Records provided
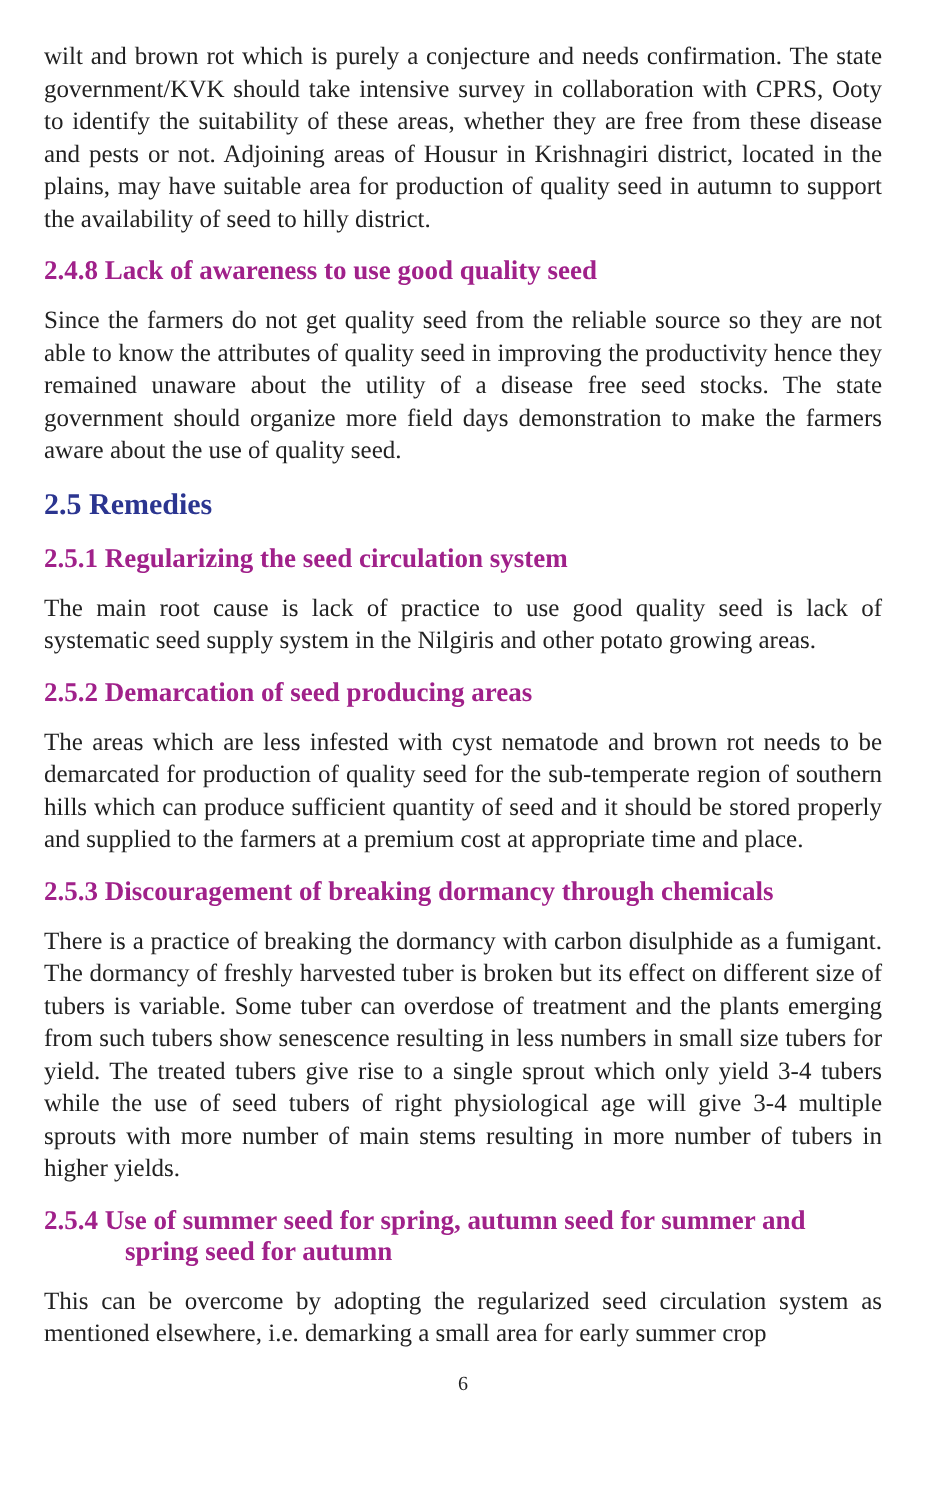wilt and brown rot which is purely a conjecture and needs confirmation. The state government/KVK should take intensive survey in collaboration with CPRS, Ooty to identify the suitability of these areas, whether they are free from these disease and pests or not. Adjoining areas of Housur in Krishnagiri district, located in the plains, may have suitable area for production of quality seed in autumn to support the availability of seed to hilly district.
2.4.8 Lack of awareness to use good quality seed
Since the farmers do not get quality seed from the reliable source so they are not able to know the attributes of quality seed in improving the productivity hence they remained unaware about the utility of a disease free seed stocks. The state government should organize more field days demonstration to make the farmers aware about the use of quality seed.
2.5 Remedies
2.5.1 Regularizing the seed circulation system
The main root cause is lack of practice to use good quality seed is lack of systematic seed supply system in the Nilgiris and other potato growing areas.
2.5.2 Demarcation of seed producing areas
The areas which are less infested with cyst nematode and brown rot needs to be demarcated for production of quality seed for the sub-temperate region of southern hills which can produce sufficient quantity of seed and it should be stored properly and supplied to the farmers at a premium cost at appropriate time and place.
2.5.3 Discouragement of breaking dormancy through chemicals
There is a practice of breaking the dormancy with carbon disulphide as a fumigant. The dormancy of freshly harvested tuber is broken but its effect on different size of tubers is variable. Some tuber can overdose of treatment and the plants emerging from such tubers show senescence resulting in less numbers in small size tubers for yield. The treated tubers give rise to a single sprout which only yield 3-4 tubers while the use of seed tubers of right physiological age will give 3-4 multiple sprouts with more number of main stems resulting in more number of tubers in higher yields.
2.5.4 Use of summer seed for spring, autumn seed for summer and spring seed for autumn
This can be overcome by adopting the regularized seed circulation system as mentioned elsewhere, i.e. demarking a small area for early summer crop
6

What is required
Restate the records word for word and drop the images.

Output for this exercise
wilt and brown rot which is purely a conjecture and needs confirmation. The state government/KVK should take intensive survey in collaboration with CPRS, Ooty to identify the suitability of these areas, whether they are free from these disease and pests or not. Adjoining areas of Housur in Krishnagiri district, located in the plains, may have suitable area for production of quality seed in autumn to support the availability of seed to hilly district.
2.4.8 Lack of awareness to use good quality seed
Since the farmers do not get quality seed from the reliable source so they are not able to know the attributes of quality seed in improving the productivity hence they remained unaware about the utility of a disease free seed stocks. The state government should organize more field days demonstration to make the farmers aware about the use of quality seed.
2.5 Remedies
2.5.1 Regularizing the seed circulation system
The main root cause is lack of practice to use good quality seed is lack of systematic seed supply system in the Nilgiris and other potato growing areas.
2.5.2 Demarcation of seed producing areas
The areas which are less infested with cyst nematode and brown rot needs to be demarcated for production of quality seed for the sub-temperate region of southern hills which can produce sufficient quantity of seed and it should be stored properly and supplied to the farmers at a premium cost at appropriate time and place.
2.5.3 Discouragement of breaking dormancy through chemicals
There is a practice of breaking the dormancy with carbon disulphide as a fumigant. The dormancy of freshly harvested tuber is broken but its effect on different size of tubers is variable. Some tuber can overdose of treatment and the plants emerging from such tubers show senescence resulting in less numbers in small size tubers for yield. The treated tubers give rise to a single sprout which only yield 3-4 tubers while the use of seed tubers of right physiological age will give 3-4 multiple sprouts with more number of main stems resulting in more number of tubers in higher yields.
2.5.4 Use of summer seed for spring, autumn seed for summer and spring seed for autumn
This can be overcome by adopting the regularized seed circulation system as mentioned elsewhere, i.e. demarking a small area for early summer crop
6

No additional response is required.